Safe and Efficient Coexistence of Autonomous Vehicles with Human-Driven Traffic at Signalized Intersections
Filippos N. Tzortzoglou, Logan E. Beaver, Andreas A. Malikopoulos
TL;DR
This work addresses the challenge of safely and efficiently coordinating autonomous and human-driven vehicles at signalized intersections by presenting an integrated optimal-control framework that jointly optimizes CAV trajectories and adaptive signal timings while accounting for HDV behavior. The method employs a two-layer optimization: an upper-level time-optimal decision determines CAV exit times, and a lower-level energy-optimal control yields smooth, safe trajectories; unconstrained solutions are preferred and solved analytically, with fallback to constrained trajectories or standby modes when needed. The framework incorporates rear-end and state constraints, traffic-light timing, IDM-based HDV predictions, and an event-triggered replanning mechanism to adapt to evolving intersection states, all validated through MATLAB simulations. Results demonstrate that adaptive signal timings coupled with CAV trajectory optimization can substantially improve throughput and energy efficiency, especially at higher CAV penetration, with cycle duration playing a critical role in system performance.
Abstract
The proliferation of connected and automated vehicles (CAVs) has positioned mixed traffic environments, which encompass both CAVs and human driven vehicles (HDVs), as critical components of emerging mobility systems. Signalized intersections are paramount for optimizing transportation efficiency and enhancing energy economy, as they inherently induce stop and go traffic dynamics. In this paper, we present an integrated framework that concurrently optimizes signal timing and CAV trajectories at signalized intersections, with the dual objectives of maximizing traffic throughput and minimizing energy consumption for CAVs.

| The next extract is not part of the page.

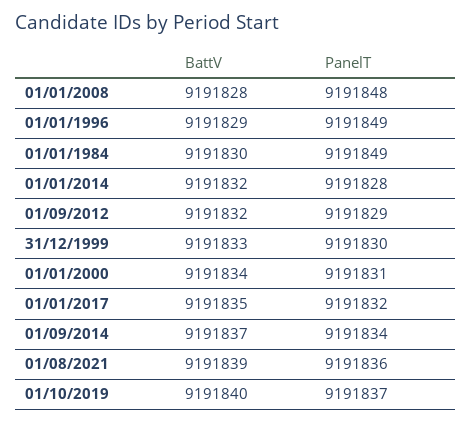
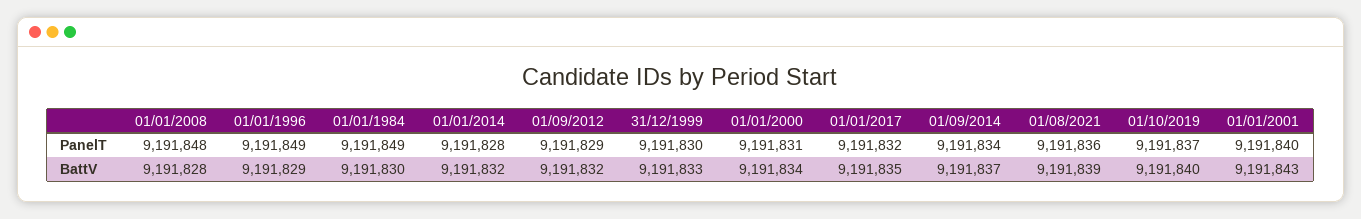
PanelT, 01/01/2001: none -> 9191840
BattV, 01/01/2001: none -> 9191843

We first formulate an optimal control strategy for CAVs that prioritizes trajectory planning to circumvent state constraints, while incorporating the impact of signal timing and HDV behavior. Furthermore, we introduce a traffic signal control methodology that dynamically adjusts signal phases based on vehicular density per lane, while mitigating disruption for CAVs scheduled to traverse the intersection. Acknowledging the system's inherent dynamism, we also explore event triggered replanning mechanisms that enable CAVs to iteratively refine their planned trajectories in response to the emergence of more efficient routing options. The efficacy of our proposed framework is evaluated through comprehensive simulations in MATLAB.